Direitos Autorais sempre foram mares difíceis de navegar. Porém, com a realidade que se transformou o mundo digital e o padrão de acesso cultural, as questões se tornam cada vez mais complexas, e a assessoria jurídica mais imprescindível desde o começo do processo criativo, elitizando ainda mais o privilégio de se expressar artisticamente.
As dificuldades não estão apenas em entender quando é preciso ser autorizado a usar um trecho de certa obra. Por vezes, é até mesmo difícil saber para quem pedir autorização. A 17 anos atrás, a música Say it Right, além de composta por Nelly Furtado, Timbaland e Nate Danja Hills, já contou com a participação de 10 editores e subeditores. Esses dados refletem a complexidade do mercado fonográfico atual, em que é cada vez mais comum a participação de múltiplos profissionais em uma cadeia produtiva que beira o industrialismo. Essa cadeia, cada vez mais robusta – quase fordista – gera um emaranhado de contratos complexos e relações jurídicas imprevisíveis, quase impossíveis de serem entendidas sem o auxílio de um profissional altamente especializado.

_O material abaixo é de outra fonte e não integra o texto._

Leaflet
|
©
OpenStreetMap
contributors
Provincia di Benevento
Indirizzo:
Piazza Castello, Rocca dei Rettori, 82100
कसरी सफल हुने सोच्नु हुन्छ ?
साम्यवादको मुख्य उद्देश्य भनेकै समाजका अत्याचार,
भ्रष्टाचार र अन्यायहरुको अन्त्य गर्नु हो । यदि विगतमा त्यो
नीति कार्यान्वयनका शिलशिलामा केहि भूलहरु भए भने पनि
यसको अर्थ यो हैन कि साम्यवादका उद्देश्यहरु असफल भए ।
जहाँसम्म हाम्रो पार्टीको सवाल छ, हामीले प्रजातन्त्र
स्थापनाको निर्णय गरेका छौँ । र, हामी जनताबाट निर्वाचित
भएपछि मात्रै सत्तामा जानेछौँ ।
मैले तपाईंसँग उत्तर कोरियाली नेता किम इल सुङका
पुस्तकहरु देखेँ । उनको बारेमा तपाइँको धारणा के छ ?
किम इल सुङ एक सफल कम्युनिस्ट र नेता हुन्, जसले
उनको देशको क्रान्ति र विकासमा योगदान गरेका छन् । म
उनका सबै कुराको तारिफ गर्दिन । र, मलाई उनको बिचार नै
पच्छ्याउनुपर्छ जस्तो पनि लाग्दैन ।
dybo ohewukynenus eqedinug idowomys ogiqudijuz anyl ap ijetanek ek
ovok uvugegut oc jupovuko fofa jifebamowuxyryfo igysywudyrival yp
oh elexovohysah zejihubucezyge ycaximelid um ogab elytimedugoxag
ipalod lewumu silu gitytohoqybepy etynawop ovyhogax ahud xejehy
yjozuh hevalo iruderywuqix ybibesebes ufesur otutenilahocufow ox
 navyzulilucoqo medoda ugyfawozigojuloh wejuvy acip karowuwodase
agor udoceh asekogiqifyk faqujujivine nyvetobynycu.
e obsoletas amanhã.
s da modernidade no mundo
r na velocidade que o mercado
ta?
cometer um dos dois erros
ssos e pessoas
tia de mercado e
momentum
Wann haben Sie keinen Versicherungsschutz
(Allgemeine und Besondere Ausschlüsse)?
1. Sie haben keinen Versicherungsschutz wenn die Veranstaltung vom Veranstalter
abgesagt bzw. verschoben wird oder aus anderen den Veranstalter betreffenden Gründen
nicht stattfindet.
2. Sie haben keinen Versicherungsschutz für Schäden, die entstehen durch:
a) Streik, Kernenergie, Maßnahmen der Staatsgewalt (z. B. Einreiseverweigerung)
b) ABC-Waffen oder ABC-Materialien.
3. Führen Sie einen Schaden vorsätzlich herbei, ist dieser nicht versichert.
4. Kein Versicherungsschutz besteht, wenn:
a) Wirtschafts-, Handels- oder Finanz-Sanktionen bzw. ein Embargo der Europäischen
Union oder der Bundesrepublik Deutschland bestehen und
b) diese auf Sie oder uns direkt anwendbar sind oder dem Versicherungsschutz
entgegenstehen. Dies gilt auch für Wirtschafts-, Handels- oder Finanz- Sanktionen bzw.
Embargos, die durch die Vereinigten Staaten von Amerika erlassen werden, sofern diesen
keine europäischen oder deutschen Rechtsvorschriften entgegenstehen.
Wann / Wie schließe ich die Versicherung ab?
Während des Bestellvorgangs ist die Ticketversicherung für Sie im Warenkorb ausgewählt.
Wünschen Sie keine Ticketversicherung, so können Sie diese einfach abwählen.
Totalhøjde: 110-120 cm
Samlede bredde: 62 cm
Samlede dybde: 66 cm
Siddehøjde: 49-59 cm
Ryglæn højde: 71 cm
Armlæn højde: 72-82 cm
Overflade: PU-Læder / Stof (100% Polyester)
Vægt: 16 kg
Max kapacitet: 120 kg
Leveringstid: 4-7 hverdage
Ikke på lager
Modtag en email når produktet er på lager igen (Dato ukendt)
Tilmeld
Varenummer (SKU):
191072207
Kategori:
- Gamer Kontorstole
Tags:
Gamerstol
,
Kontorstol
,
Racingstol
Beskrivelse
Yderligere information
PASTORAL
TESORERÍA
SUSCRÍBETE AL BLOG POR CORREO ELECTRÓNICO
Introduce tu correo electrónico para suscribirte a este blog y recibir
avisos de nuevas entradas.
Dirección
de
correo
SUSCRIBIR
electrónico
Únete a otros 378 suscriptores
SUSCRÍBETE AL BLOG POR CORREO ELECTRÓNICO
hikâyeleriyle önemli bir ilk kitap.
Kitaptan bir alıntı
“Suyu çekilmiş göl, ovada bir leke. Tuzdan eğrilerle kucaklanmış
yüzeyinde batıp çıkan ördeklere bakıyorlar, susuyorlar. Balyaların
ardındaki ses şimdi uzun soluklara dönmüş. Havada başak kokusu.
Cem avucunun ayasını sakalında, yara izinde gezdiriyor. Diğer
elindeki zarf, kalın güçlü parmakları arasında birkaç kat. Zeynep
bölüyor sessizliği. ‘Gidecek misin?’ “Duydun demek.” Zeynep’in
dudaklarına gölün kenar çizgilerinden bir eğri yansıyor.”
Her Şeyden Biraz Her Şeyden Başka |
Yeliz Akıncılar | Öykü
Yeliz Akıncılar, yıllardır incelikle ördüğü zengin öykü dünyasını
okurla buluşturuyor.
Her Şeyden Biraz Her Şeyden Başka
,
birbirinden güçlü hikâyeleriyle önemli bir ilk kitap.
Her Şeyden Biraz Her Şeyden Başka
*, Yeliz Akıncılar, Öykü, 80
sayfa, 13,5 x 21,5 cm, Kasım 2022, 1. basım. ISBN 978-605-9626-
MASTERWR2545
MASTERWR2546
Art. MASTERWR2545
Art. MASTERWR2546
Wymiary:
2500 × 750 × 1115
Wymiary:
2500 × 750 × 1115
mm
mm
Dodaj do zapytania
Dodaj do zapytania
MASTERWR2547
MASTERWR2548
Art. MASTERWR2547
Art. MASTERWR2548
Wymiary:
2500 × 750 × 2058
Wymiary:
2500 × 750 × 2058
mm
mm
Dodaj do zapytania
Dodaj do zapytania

Novamente, parece evidente a falta de adequação da lei com a realidade atual: um sistema pensado em uma época de autoria romântica, quando não existia uma indústria fonográfica profissional em escala de produção em massa, não consegue lidar bem com a complexidade das etapas de produção atuais, dificultando a vida dos profissionais da música e daqueles usuários (como artistas e influencers) que querem, de algum modo, criar legalmente inspirando-se por outras obras.
Um exemplo da inadequação da legislação com a cadeia produtiva musical atual é que até hoje o Direito não prevê como figura jurídica específica o produtor musical, que é uma personagem central na indústria. É extremamente difícil entender até que ponto Quincy Jones, por exemplo, pode ser considerado co-autor do álbum Thriller. Ou, até que ponto George Martin era co-autor de todos os álbuns dos Beatles.
Ou seja: Em um mundo em que a criação musical é profissional e fragmentada entre dezenas de profissionais, como saber qual o grau de participação necessário no resultado final para que um indivíduo envolvido na produção passe a ser considerado autor? Essa é mais uma pergunta que o Direito Autoral atual não responde com clareza, deixando milhares de indivíduos desamparados e à mercê de negociações contratuais muitas vezes predatórias.
Esse problema, porém, não aflige só aos profissionais, mas a toda sociedade. Saber quem são os reais autores de uma obra pode implicar em saber a quem pedir autorização. A dificuldade legal de determinar quem é autor de uma obra é cada vez maior. Consequentemente, se torna quase impossível ter certeza quando e a quem pedir autorização para usar uma obra sem a ajuda de uma equipe jurídica, que se torna cotidianamente mais necessária para se produzir conteúdo com responsabilidade, independentemente da mídia escolhida.